WHAT TO DO:
Count the lines in the records beneath this task that contain the string "coffee", then give the count by itself.

EXTRACTED INFORMATION:

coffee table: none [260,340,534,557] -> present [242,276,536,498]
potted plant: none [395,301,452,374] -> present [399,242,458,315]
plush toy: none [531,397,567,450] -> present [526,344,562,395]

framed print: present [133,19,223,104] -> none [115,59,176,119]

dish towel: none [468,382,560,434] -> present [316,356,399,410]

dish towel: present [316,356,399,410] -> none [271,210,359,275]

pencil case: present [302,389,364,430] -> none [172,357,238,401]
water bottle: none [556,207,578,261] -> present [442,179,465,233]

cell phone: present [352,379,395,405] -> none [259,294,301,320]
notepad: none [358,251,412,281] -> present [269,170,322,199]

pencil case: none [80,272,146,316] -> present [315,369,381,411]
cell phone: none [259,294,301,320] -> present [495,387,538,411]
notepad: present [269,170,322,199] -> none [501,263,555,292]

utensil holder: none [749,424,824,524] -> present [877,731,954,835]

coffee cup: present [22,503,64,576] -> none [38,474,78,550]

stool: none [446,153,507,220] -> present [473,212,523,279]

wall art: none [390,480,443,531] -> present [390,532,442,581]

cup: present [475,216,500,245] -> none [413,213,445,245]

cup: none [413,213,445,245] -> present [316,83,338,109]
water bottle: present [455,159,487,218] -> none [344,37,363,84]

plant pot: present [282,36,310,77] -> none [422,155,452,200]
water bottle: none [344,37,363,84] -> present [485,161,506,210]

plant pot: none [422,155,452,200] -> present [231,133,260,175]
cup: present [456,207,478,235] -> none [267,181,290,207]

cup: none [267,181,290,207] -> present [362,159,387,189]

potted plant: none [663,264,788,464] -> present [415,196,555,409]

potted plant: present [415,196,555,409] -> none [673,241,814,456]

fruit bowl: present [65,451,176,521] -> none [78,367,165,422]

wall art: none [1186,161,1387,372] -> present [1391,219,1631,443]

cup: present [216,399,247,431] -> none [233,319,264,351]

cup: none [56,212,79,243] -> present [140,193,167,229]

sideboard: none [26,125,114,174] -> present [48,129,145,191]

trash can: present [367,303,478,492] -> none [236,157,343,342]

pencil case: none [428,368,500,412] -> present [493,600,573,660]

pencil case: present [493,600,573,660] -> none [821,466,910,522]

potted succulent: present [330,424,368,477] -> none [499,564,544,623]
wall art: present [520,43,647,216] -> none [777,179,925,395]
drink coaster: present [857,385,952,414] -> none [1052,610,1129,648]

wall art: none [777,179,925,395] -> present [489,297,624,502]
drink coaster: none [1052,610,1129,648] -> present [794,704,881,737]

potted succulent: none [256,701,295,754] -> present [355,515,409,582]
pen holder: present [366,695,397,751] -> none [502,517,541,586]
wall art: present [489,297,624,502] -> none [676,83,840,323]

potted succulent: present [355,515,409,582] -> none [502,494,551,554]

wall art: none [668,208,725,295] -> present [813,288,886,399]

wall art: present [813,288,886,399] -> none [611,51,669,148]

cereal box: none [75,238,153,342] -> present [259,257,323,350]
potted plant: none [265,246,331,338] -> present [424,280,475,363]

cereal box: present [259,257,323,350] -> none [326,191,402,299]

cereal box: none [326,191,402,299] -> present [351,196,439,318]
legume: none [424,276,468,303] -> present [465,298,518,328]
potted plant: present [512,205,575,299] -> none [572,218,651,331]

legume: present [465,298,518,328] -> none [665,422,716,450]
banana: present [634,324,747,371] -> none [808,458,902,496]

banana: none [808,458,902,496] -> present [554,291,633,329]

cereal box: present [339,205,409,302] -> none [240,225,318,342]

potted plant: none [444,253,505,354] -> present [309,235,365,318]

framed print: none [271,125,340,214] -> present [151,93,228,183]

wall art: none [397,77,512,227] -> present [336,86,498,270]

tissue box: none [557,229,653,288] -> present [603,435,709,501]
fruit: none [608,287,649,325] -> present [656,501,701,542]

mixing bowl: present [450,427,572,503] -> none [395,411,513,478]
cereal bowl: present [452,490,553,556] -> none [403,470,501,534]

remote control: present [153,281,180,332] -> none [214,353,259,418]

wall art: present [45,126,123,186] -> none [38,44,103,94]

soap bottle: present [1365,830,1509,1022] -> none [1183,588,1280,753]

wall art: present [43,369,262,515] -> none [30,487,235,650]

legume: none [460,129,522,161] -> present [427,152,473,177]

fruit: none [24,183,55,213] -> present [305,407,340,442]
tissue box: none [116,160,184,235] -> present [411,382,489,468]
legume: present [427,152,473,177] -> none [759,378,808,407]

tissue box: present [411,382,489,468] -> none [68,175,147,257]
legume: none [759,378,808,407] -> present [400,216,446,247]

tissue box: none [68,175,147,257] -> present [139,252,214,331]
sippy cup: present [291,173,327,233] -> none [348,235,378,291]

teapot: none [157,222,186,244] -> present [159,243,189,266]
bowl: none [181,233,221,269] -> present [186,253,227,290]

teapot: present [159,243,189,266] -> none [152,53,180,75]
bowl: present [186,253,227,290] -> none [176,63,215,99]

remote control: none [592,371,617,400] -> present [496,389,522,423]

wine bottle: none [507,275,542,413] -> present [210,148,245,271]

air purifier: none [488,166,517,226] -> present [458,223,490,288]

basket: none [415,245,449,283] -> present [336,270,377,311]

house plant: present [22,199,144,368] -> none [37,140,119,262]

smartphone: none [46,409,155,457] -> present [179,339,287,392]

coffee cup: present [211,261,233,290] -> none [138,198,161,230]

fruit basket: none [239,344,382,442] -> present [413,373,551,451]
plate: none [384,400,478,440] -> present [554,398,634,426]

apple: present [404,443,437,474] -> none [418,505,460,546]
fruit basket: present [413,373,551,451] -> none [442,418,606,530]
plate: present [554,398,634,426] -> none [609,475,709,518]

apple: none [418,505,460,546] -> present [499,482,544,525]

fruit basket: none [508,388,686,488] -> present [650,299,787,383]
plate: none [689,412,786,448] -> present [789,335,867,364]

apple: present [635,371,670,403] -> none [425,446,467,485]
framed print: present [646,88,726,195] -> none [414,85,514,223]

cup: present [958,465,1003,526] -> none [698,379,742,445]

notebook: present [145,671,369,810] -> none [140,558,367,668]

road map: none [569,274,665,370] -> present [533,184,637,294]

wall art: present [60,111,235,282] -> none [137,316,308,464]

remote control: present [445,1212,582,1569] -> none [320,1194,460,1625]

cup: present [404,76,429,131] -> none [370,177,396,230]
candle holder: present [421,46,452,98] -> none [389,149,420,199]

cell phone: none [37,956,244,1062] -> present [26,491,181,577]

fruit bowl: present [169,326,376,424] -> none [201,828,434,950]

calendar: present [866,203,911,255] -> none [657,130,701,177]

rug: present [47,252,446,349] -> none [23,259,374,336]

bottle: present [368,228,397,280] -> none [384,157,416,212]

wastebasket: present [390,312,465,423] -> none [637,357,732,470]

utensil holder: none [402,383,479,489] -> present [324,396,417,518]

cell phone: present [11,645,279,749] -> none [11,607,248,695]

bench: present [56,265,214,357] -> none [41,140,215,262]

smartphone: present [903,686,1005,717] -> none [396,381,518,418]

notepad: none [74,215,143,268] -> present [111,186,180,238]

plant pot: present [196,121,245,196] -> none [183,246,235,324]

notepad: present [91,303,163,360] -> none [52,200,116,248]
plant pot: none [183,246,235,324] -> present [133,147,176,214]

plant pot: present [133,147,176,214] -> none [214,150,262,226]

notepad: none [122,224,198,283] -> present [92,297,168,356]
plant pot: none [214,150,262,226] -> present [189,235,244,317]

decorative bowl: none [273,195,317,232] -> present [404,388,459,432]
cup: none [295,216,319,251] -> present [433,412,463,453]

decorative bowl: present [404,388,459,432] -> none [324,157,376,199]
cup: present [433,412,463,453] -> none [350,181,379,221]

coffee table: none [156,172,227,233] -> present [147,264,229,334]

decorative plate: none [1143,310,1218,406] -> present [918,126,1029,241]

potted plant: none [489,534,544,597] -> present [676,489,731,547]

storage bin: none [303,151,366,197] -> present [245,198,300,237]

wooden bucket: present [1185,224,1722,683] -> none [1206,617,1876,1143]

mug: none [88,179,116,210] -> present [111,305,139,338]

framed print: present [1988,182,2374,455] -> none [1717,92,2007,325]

TASK OUTPUT:
4